FortiGate management interfaces should never be accessible from the public internet. If remote administration is required, it must be routed through a VPN with strong authentication. This single control would have prevented the initial access in this entire campaign.

2. Enforce Multi-Factor Authentication Everywhere

Single-factor authentication on perimeter devices is an unacceptable risk in 2026. MFA must be enforced on all management access, SSL-VPN access, and any interface exposed to credential-based attack. This campaign's success was predicated on the absence of MFA across hundreds of victim environments.

3. Separate VPN and Active Directory Credentials

VPN credentials that match Active Directory passwords create a direct bridge from perimeter compromise to internal network access. Enforce unique credential sets for VPN access that are not shared with domain accounts, limiting the blast radius of a FortiGate compromise.

4. Harden and Isolate Backup Infrastructure

Backup systems are a primary ransomware target for a reason. Ensure backups are segmented from the primary network, protected by separate credentials, and include offline or immutable copies that cannot be modified or deleted by a compromised domain admin account.

5. Monitor for Post-Exploitation Indicators

Invest in detection capabilities around Active Directory reconnaissance, bulk credential extraction (ntds.dit access, LSASS dumps), unusual administrative tool usage, and lateral movement patterns. If initial access prevention fails, post-exploitation detection is your last meaningful opportunity to limit damage before ransomware deployment.

6. Patch Perimeter Devices Aggressively and Continuously

Even though this campaign did not use software vulnerabilities, others in the ongoing wave of Fortinet-targeted attacks do. Perimeter devices must be prioritized in your patch management cadence — they are the first target and offer the highest-value access to attackers.

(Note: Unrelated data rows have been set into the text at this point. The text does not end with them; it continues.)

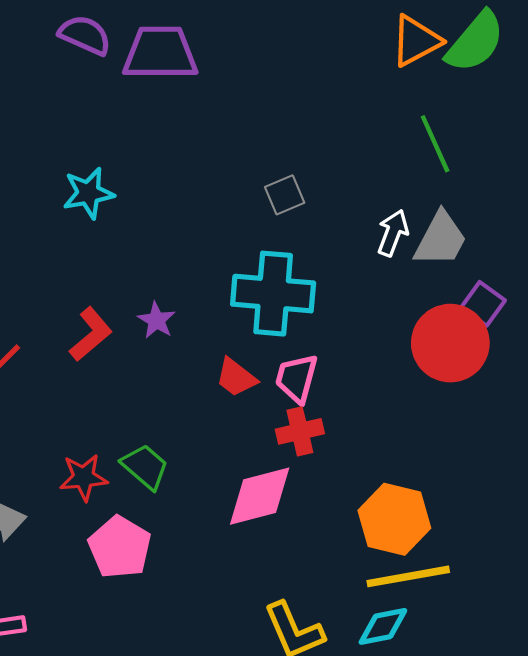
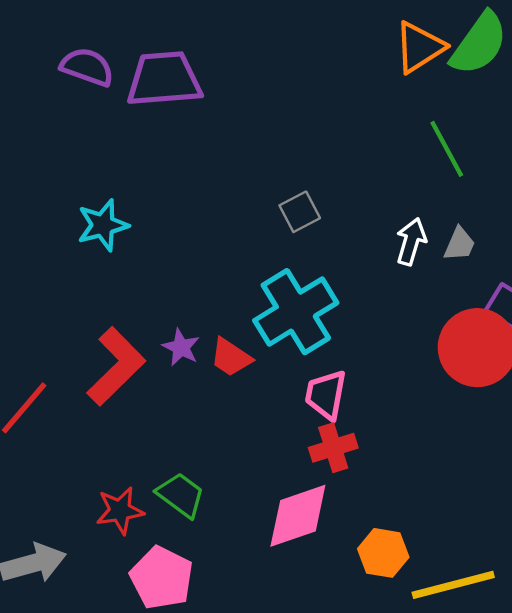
gray trapezoid: (441, 239) -> (460, 244), size x0.6
cyan cross: (273, 294) -> (296, 312), turned -32
red L-shape: (91, 334) -> (116, 366), size x1.4
red trapezoid: (236, 377) -> (231, 357), moved
orange hexagon: (394, 519) -> (383, 553), moved, size x0.7

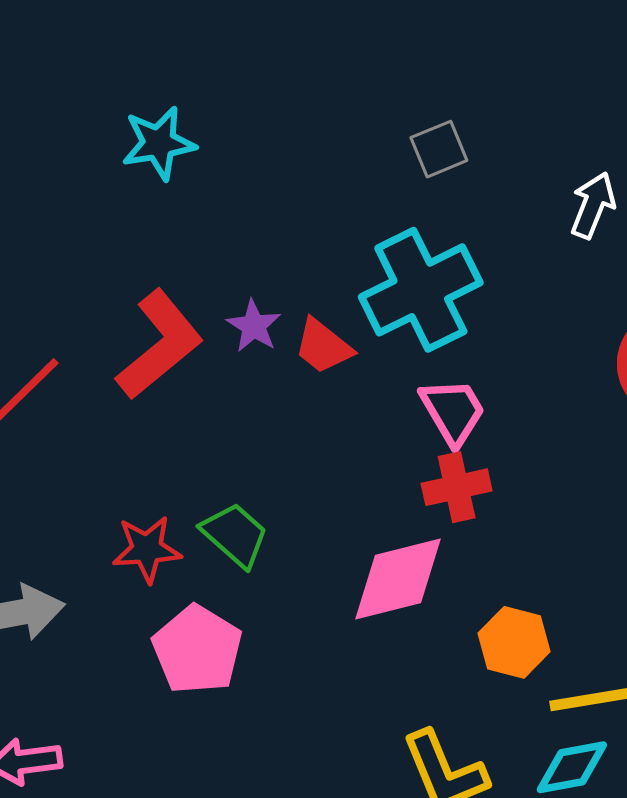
pink trapezoid: (326, 395) -> (453, 411), turned 134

The Uncomfortable Bottom Line

There is a discomforting irony embedded in this research. Amazon documented an attacker using AI to exploit the most basic security failures — exposed management interfaces and weak credentials — at a scale that no previous low-skill actor could have managed alone. The sophisticated tool served deeply unsophisticated attack conditions.

That is both the good news and the bad news. The good news: strong security fundamentals still work. Organizations that had removed internet-exposed management access and enforced MFA were not compromised in this campaign, regardless of how sophisticated the attacker's AI toolchain was. The attacker moved on to easier targets. Defense-in-depth, properly implemented, holds.

The bad news: we already knew these fundamentals, and hundreds of organizations across 55 countries still hadn't implemented them. AI didn't create new attack vectors. It created the capacity to find and exploit existing ones at a scale that makes every unaddressed gap a liability.

As Moses put it, organizations should anticipate that AI-augmented threat activity will continue to grow in volume from both skilled and unskilled adversaries. The defenders who get ahead of this curve won't be those who match AI with AI — at least not yet. They'll be the ones who finally close the gaps that attackers have been exploiting for years, before an AI-powered campaign finds them at scale.